Final write paths, in the order they are produced:

First vulnerability observed: .lyrik/state/runs/<run-id>/staging/findings/finding-001.json
Second: .lyrik/state/runs/<run-id>/staging/findings/finding-002.json
Third: .lyrik/state/runs/<run-id>/staging/findings/finding-003.json
And so on, zero-padded three digits.

The directory is created on first write — write_file will create parents as needed.

Run journal

After all findings are staged and recon is complete, write one summary file to .lyrik/state/runs/<run-id>/journal.md. The journal is metadata for human reviewers and audit; the runner does not aggregate it.

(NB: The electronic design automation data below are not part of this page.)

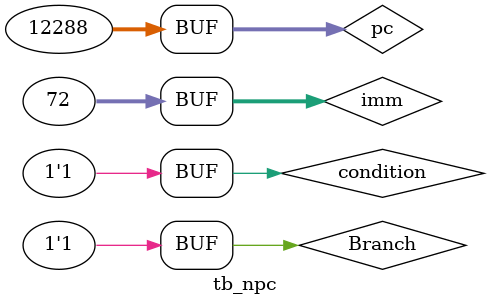
<source format=v>
`timescale 1ns / 1ps
module tb_npc(); 
    
    parameter PERIOD = 10;


    reg [31:0] pc=32'h3000,imm=32'h48;
    wire [31:0] npc;
    reg Branch=1,condition=0;

    initial begin
        #(PERIOD) condition=1;
    end
        

    npc npc_u0(
        .pc(pc),//it can be x[rs1]
        .is_jump((Branch&condition)),
        .is_jalr(0),
        .imm(imm),
        .npc(npc)
    );






    
    


endmodule
</source>
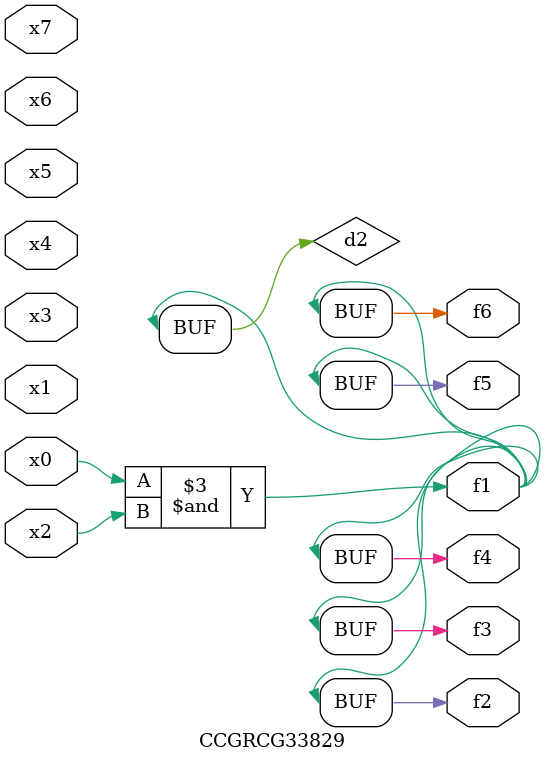
<source format=v>
module CCGRCG33829(
	input x0, x1, x2, x3, x4, x5, x6, x7,
	output f1, f2, f3, f4, f5, f6
);

	wire d1, d2;

	nor (d1, x3, x6);
	and (d2, x0, x2);
	assign f1 = d2;
	assign f2 = d2;
	assign f3 = d2;
	assign f4 = d2;
	assign f5 = d2;
	assign f6 = d2;
endmodule

</source>
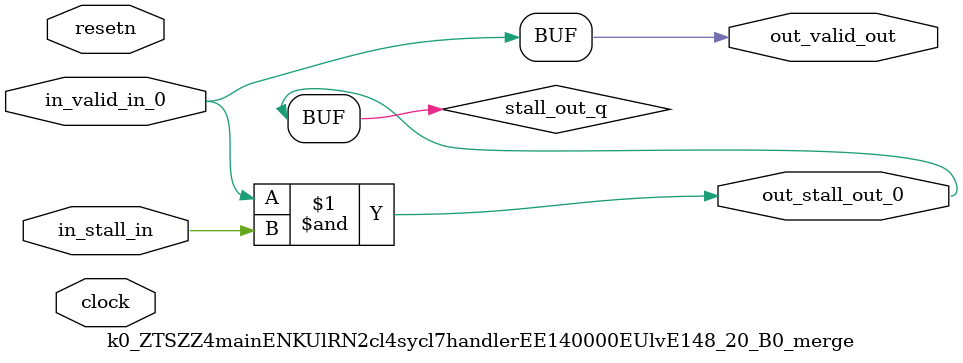
<source format=sv>



(* altera_attribute = "-name AUTO_SHIFT_REGISTER_RECOGNITION OFF; -name MESSAGE_DISABLE 10036; -name MESSAGE_DISABLE 10037; -name MESSAGE_DISABLE 14130; -name MESSAGE_DISABLE 14320; -name MESSAGE_DISABLE 15400; -name MESSAGE_DISABLE 14130; -name MESSAGE_DISABLE 10036; -name MESSAGE_DISABLE 12020; -name MESSAGE_DISABLE 12030; -name MESSAGE_DISABLE 12010; -name MESSAGE_DISABLE 12110; -name MESSAGE_DISABLE 14320; -name MESSAGE_DISABLE 13410; -name MESSAGE_DISABLE 113007; -name MESSAGE_DISABLE 10958" *)
module k0_ZTSZZ4mainENKUlRN2cl4sycl7handlerEE140000EUlvE148_20_B0_merge (
    input wire [0:0] in_stall_in,
    input wire [0:0] in_valid_in_0,
    output wire [0:0] out_stall_out_0,
    output wire [0:0] out_valid_out,
    input wire clock,
    input wire resetn
    );

    wire [0:0] stall_out_q;


    // stall_out(LOGICAL,6)
    assign stall_out_q = in_valid_in_0 & in_stall_in;

    // out_stall_out_0(GPOUT,4)
    assign out_stall_out_0 = stall_out_q;

    // out_valid_out(GPOUT,5)
    assign out_valid_out = in_valid_in_0;

endmodule

</source>
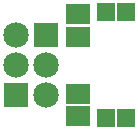
<source format=gts>
%FSLAX34Y34*%
G04 Gerber Fmt 3.4, Leading zero omitted, Abs format*
G04 (created by PCBNEW (2014-06-02 BZR 4912)-product) date Mon 02 Jun 2014 11:46:11 PM CEST*
%MOIN*%
G01*
G70*
G90*
G04 APERTURE LIST*
%ADD10C,0.005906*%
%ADD11R,0.059300X0.063300*%
%ADD12R,0.079000X0.071100*%
%ADD13R,0.084961X0.084961*%
%ADD14C,0.084961*%
G04 APERTURE END LIST*
G54D10*
G54D11*
X24174Y-22539D03*
X24842Y-22539D03*
X24174Y-26082D03*
X24842Y-26082D03*
G54D12*
X23228Y-23366D03*
X23228Y-22618D03*
X23228Y-25255D03*
X23228Y-26003D03*
G54D13*
X22146Y-23311D03*
G54D14*
X22146Y-24311D03*
X22146Y-25311D03*
G54D13*
X21161Y-25311D03*
G54D14*
X21161Y-24311D03*
X21161Y-23311D03*
M02*

</source>
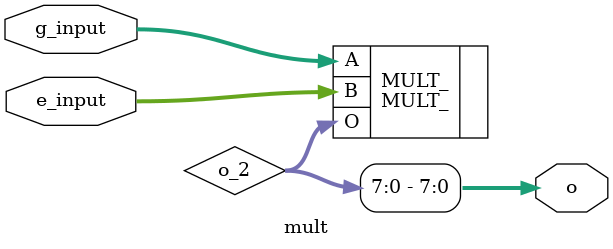
<source format=sv>
`timescale 1ns / 1ps

module mult #(parameter N = 8)( 
	input [N-1:0] g_input,
	input [N-1:0] e_input,
	output [N-1:0] o
);	
	logic [2*N-2:0] o_2;
	
	MULT_ #(.N(N)) MULT_( 
		.A(g_input),
		.B(e_input),
		.O(o_2)
	);
	
	assign o = o_2[N-1:0];

endmodule

</source>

This is a write_file call, not assistant-message prose. The "no prose in your assistant message" rule from the emission discipline section still holds: journal.md is a markdown file you write, not a heading inside the chat reply.

Contents, in this order:

Status header: phase reached, framings activated, finding count by tier (CRITICAL/HIGH/MEDIUM/LOW/INFO), count of files surveyed.
Per-finding line: one line per emitted finding, form F001 <framing> <attacker_reach> <blast_radius> <file>:<line>: <title>.
Notes: free-text observations not captured in findings. Example: "framing injection had no candidate sites; only auth findings emitted."

The journal is one write_file call. Path: .lyrik/state/runs/<run-id>/journal.md. It is the only write this skill produces outside staging/.